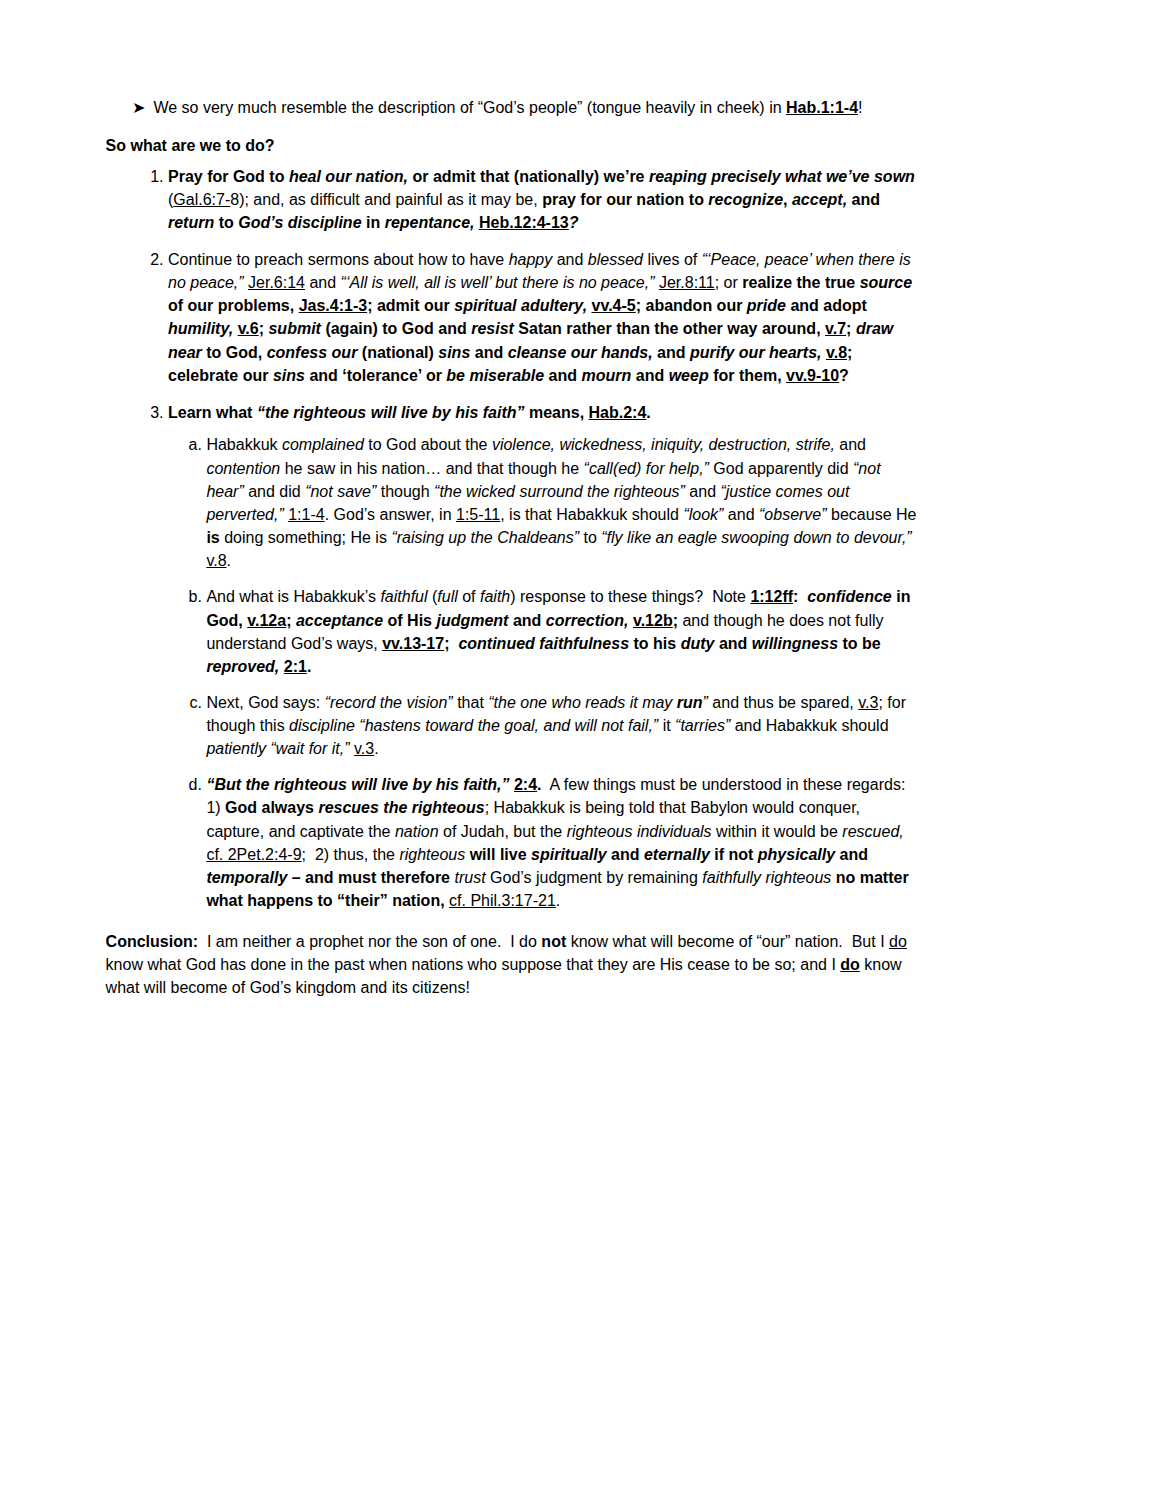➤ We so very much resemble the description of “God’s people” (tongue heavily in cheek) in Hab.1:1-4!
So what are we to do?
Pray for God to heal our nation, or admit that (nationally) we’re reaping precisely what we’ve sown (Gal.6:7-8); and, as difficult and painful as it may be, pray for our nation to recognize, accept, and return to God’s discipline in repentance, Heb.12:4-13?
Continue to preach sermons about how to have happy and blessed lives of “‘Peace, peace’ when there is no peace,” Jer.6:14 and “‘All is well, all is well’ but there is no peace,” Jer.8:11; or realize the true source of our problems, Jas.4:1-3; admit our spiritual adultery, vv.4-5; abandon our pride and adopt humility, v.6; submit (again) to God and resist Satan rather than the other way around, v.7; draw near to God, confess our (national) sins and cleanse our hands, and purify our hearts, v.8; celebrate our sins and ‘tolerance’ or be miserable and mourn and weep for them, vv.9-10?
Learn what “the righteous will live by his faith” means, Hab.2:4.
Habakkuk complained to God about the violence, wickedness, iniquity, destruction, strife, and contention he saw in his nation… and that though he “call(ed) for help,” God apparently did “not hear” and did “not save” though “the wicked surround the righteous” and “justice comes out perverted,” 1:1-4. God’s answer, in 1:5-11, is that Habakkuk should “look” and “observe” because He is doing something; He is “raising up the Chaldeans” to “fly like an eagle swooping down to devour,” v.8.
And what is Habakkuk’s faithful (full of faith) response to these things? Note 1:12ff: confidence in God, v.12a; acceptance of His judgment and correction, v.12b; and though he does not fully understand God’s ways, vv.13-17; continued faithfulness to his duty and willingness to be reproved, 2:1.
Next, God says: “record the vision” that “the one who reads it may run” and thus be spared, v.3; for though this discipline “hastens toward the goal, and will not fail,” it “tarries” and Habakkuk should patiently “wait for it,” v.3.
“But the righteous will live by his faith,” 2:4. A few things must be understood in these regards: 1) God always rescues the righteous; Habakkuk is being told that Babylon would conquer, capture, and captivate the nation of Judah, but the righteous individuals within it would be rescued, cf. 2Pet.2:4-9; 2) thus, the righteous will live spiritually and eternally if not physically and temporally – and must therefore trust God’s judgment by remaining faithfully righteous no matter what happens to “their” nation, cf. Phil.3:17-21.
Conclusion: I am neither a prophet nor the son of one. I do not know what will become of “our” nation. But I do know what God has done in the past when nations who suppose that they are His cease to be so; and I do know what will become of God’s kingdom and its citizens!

▸ To do
Begin at the top of the material above and output each line exactly, stopping after the line that holds "Pray for God". Leave out pictures.

▸ Exercise solution
➤ We so very much resemble the description of “God’s people” (tongue heavily in cheek) in Hab.1:1-4!
So what are we to do?
Pray for God to heal our nation, or admit that (nationally) we’re reaping precisely what we’ve sown (Gal.6:7-8); and, as difficult and painful as it may be, pray for our nation to recognize, accept, and return to God’s discipline in repentance, Heb.12:4-13?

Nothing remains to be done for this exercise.